Estos pasillos están hechos para espantar la vida, para expulsar el olor de los mercados y las plazas, para no despertar el peligro de los muelles clandestinos en su tráfico de hedores y existencias

Gustavo Ogarrio

En el tablero luminoso se mezclan horas y ciudades sin deseo, destinos de metal y tierra que son despojados de sus propios combates en la voz cavernosa que va ordenando en el salón de vuelos el azar de los destinos. Sobre las tersas alfombras impersonales se deslizan acuáticos olores ya sin origen, sedientas maneras de esperar en las que no se acumulan los gritos del mundo ni las ramas podridas de esos ríos en los que se bañan y mueren los ancestros. Un aeropuerto internacional es como una pecera sin dioses, una estopa amniótica de la que nunca saldrán estegosaurios, tortugas, cocodrilos o cebollas lacrimógenas. Están hechos para el gran olvido, diseñados para ejercer la anti-memoria de las horas muertas; para la revisión minuciosa del equipaje que busca nitroglicerina en la granada, una navaja en el cepillo de dientes, veneno en el jugo de naranja, una herida de besos en la lengua, la caricia de tiniebla en el zapato. Idiomas disecados en las canciones que se tararean en las amplias salas de espera o en las escaleras eléctricas y que no sirven más que para acurrucarnos por unas horas en nosotros mismos y lamentar la ausencia del mar ajeno y de los postes de luz inexpresivos y de los barcos que alguna vez nos llevaron a ningún lado.
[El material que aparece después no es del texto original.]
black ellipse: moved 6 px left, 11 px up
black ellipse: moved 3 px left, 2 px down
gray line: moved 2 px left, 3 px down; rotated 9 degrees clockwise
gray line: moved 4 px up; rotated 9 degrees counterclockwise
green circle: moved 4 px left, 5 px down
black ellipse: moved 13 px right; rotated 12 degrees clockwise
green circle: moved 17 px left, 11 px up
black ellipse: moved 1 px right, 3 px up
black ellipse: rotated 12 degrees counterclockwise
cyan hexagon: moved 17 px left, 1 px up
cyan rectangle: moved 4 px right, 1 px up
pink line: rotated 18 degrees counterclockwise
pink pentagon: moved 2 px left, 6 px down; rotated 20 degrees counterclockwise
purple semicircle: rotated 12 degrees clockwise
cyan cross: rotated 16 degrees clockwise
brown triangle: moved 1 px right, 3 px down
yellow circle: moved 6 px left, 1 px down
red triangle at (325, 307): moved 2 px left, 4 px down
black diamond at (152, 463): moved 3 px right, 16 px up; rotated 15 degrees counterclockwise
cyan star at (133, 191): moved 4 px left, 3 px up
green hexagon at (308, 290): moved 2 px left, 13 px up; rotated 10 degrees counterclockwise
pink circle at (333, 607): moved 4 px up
Estos pasillos están hechos para espantar la vida, para expulsar el olor de los mercados y las plazas, para no despertar el peligro de los muelles clandestinos en su tráfico de hedores y existencias. Esta boutique sin crujidos de madera está hecha para aniquilar lo peor de las naciones, las pesadillas y la esencia inaprensible de lo verdadero.

En este teatro del vacío que huele a resina del capitalismo, en esta repetición de silencios que nos prepara con temor para el regreso o para bautizarnos como forasteros, en esta calma perfumada de mercancías en aparador, sólo merecen atención, del otro lado del vidrio, los grandes pájaros de la modernidad, los zopilotes metálicos de la guerra, ese ejércitos de falsas alas que espera sin gesto alguno, como cualquier mercenario, el momento de elevar a los privilegiados por el globo sin entrañas ya derruido.